● Task directions
Only a number is wanted here: how many lines in the records below contain the string "Document".

::: Records supplied

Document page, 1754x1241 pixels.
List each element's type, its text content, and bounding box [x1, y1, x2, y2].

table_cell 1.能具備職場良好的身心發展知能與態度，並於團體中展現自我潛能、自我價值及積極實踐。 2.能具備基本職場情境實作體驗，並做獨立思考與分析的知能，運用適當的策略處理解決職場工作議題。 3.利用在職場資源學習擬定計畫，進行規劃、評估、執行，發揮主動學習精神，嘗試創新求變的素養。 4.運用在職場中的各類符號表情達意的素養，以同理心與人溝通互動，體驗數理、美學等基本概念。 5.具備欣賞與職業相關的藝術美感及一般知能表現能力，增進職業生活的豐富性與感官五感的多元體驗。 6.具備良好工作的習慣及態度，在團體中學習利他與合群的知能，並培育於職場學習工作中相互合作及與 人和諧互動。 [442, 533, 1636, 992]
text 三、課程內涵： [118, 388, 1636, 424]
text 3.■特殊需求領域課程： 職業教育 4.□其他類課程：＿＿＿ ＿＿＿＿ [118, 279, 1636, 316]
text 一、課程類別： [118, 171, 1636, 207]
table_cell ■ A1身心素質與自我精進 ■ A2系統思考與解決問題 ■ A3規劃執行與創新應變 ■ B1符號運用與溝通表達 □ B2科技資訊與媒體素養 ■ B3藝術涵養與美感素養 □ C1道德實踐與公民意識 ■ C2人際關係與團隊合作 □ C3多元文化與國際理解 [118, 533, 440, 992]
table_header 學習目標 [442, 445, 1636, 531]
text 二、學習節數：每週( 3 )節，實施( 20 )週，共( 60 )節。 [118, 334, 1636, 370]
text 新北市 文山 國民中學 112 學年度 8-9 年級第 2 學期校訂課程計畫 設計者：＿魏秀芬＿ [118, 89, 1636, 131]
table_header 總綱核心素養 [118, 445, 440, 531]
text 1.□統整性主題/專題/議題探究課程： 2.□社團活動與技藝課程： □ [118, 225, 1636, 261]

::::::
::: Records supplied

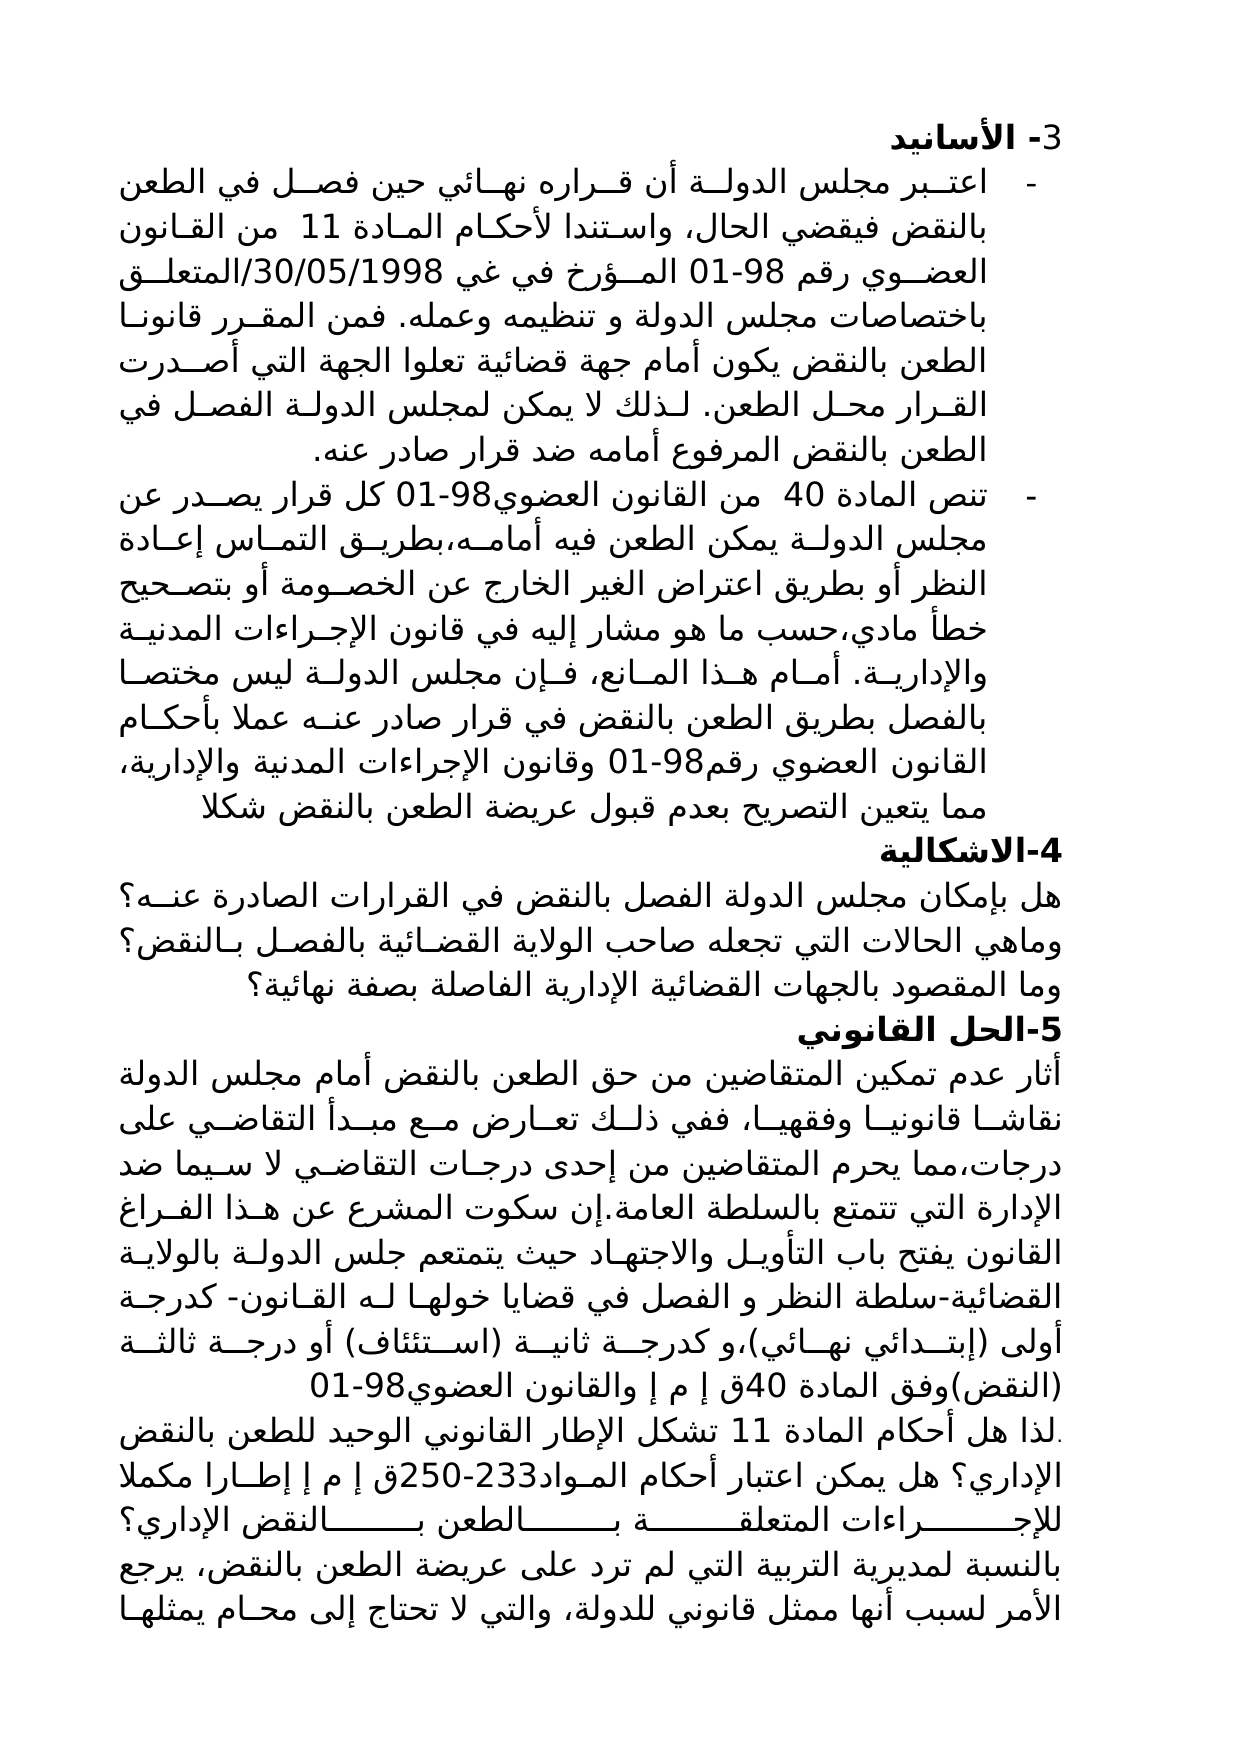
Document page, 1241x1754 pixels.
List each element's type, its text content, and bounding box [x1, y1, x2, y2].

::::::

● Output of the exercise
2